Collections and data separation

RAGLight separates stored data into two logical collections:
  • Main collection: regular document chunks (text, docs, code blocks)
  • Class collection: extracted class or signature documents (for code)
For a given collection_name, this results in:
  • collection_name
  • collection_name_classes
This design enables different retrieval strategies depending on the use case.

Available vector stores

RAGLight is designed to support multiple vector store backends. At the moment, the available implementation is:
  • Chroma (ChromaVS)
The API is designed so additional backends (e.g. Qdrant, Weaviate) can be added without changing ingestion or RAG logic.

Chroma Vector Store

What is Chroma?

Chroma is a lightweight vector database that works well for:
  • local-first experimentation
  • persistent on-disk indexes
  • client/server deployments
RAGLight integrates Chroma via the ChromaVS implementation.

Local vs Remote usage

Chroma can be used in two distinct ways in RAGLight.

Local mode (embedded)

In local mode, Chroma runs embedded in your application and persists data to disk. This mode is selected when you provide a persist_directory.
vector_store_config = VectorStoreConfig(
    database=Settings.CHROMA,
    persist_directory="./defaultDb",
    collection_name="default",
)
Use this mode when:
  • prototyping locally
  • iterating quickly on embeddings or chunking
  • working on a single machine

Remote mode (client/server)

In remote mode, RAGLight connects to an external Chroma server over HTTP. This mode is selected when you provide both host and port.
vector_store_config = VectorStoreConfig(
    database=Settings.CHROMA,
    host="localhost",
    port=8000,
    collection_name="default",
)
In this setup:
  • Chroma runs as a standalone service
  • RAGLight acts as a client
  • Persistence is managed by the server
This is useful when:
  • multiple services need to share the same index
  • you deploy RAGLight in containers
  • you want a long-lived vector database
RAGLight enforces this configuration strictly:
  • either persist_directory
  • or host + port
Mixing both is not allowed.

Ingestion pipeline (shared logic)

The ingestion pipeline is implemented in the abstract VectorStore base class and reused by all backends. During ingestion:
  • directories are walked recursively
  • ignored folders are filtered out
  • document processors are selected per file
  • documents are chunked and embedded
  • chunks are stored in the main collection
  • class/signature documents are stored in the class collection
Ingestion is parallelized to speed up indexing.

Retrieval APIs

Vector stores expose two main retrieval methods:

Standard retrieval

docs = vector_store.similarity_search(question, k=5)
Used for most RAG queries.

Class-based retrieval

docs = vector_store.similarity_search_class(question, k=5)
Used when working with codebases or structured symbols. Both methods support filtering and dynamic collection selection when needed.
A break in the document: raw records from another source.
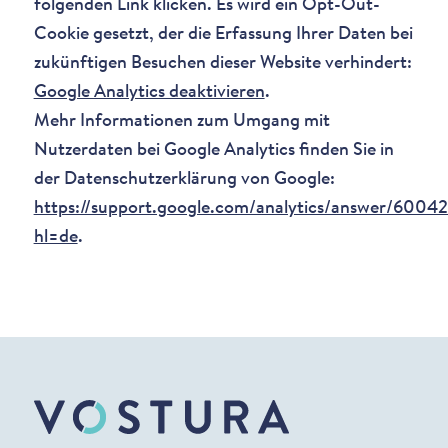
folgenden Link klicken. Es wird ein Opt-Out-
Cookie gesetzt, der die Erfassung Ihrer Daten bei
zukünftigen Besuchen dieser Website verhindert:
Google Analytics deaktivieren
.
Mehr Informationen zum Umgang mit
Nutzerdaten bei Google Analytics finden Sie in
der Datenschutzerklärung von Google:
https://support.google.com/analytics/answer/6004
hl=de
.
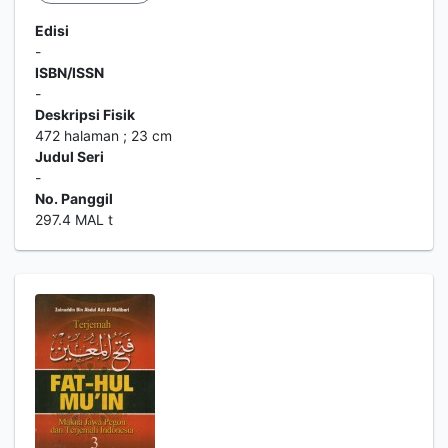
Edisi
-
ISBN/ISSN
-
Deskripsi Fisik
472 halaman ; 23 cm
Judul Seri
-
No. Panggil
297.4 MAL t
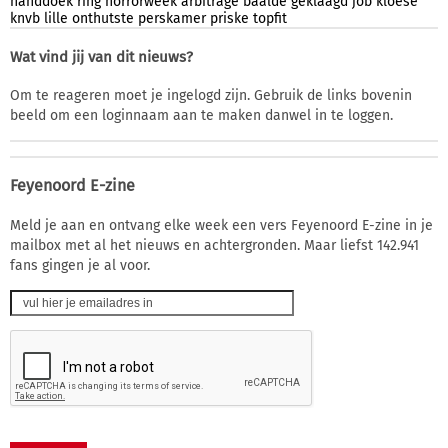
handdoek
ring
horrorweek
arbitrage
baalde
geklaagd
job
kloese
knvb
lille
onthutste
perskamer
priske
topfit
Wat vind jij van dit nieuws?
Om te reageren moet je ingelogd zijn. Gebruik de links bovenin
beeld om een loginnaam aan te maken danwel in te loggen.
Feyenoord E-zine
Meld je aan en ontvang elke week een vers Feyenoord E-zine in je
mailbox met al het nieuws en achtergronden. Maar liefst 142.941
fans gingen je al voor.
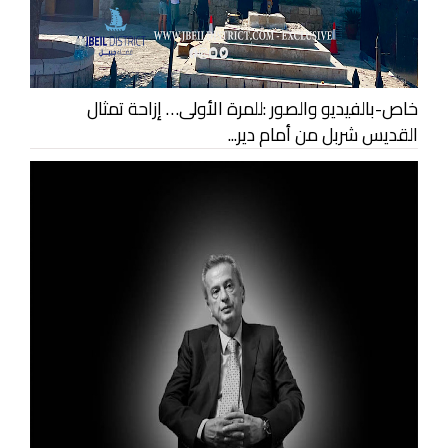
خاص-بالفيديو والصور :للمرة الأولى… إزاحة تمثال
القديس شربل من أمام دير...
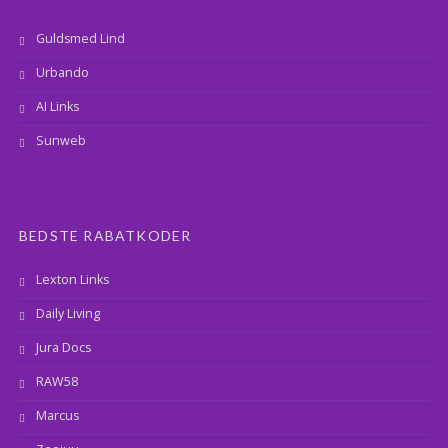
Guldsmed Lind
Urbando
AI Links
Sunweb
BEDSTE RABATKODER
Lexton Links
Daily Living
Jura Docs
RAW58
Marcus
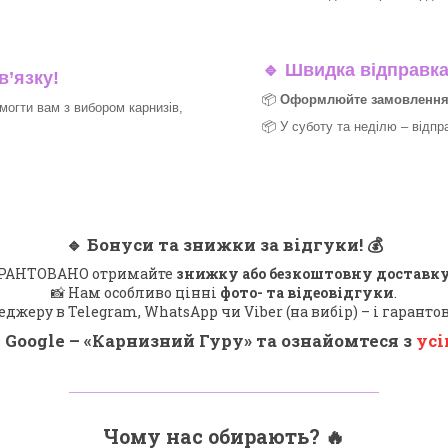
🔹
Швидка відправка 
в’язку!
📦
Оформлюйте замовлення д
могти вам з вибором карнизів,
📦 У суботу та неділю – відпр
🔹
Бонуси та знижки за відгуки!
💰
 ГАРАНТОВАНО отримайте
знижку або безкоштовну доставку
📸 Нам особливо цінні
фото- та відеовідгуки
.
еджеру в Telegram, WhatsApp чи Viber (на вибір) – і гарант
 Google – «
Карнизний Гуру
» та ознайомтеся з
усі
_______________________________
Чому нас обирають?
🔥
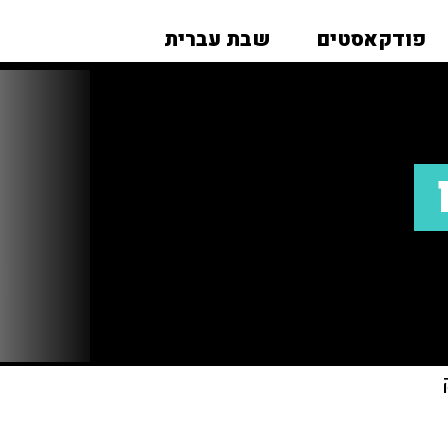
פודקאסטים
שבת עברית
How pipelines use vector stores

At the pipeline level, vector stores are treated as a black box with a simple contract:
  • given a query → return relevant documents
For example, the RAG pipeline performs:
retrieved_docs = vector_store.similarity_search(question, k=self.k)
The retrieved documents are then injected into the prompt and passed to the LLM.

When to rebuild your index

You must rebuild the vector store if you change:
  • the embedding model
  • the embedding provider
  • document processors or chunking logic
  • the set of ingested documents
This ensures stored embeddings remain consistent with retrieval.

Summary

  • Vector stores handle ingestion, storage, and retrieval.
  • RAGLight separates chunks and class documents into dedicated collections.
  • Chroma is the current backend, usable locally or as a remote service.
  • Switching between local and remote modes does not affect pipeline logic.
  • The design is extensible to future vector store implementations.